(Saved data entries)
※ ※ ※

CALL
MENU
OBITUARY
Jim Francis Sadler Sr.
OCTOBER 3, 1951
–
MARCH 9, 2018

※ ※ ※

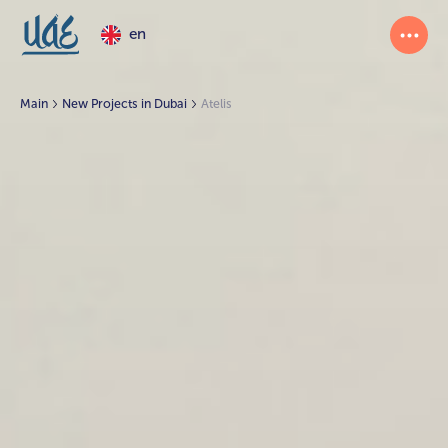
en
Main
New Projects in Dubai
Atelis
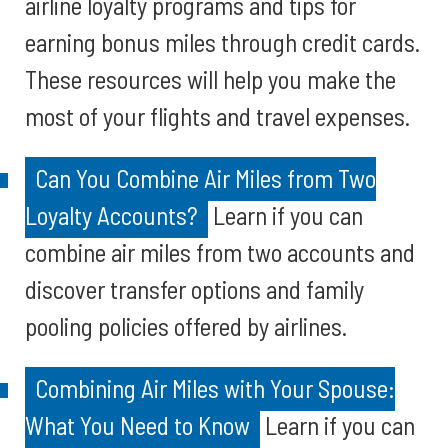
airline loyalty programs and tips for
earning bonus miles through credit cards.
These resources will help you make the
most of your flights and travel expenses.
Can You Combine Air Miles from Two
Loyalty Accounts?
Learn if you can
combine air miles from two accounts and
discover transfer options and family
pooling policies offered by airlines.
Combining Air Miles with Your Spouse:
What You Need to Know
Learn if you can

※ ※ ※

▶ _Task description_:
How many lines in the items contain the string "from"? Case counts, so match it only with the same capitalization, and reply with the number alone.

▶ _Answer section_:
2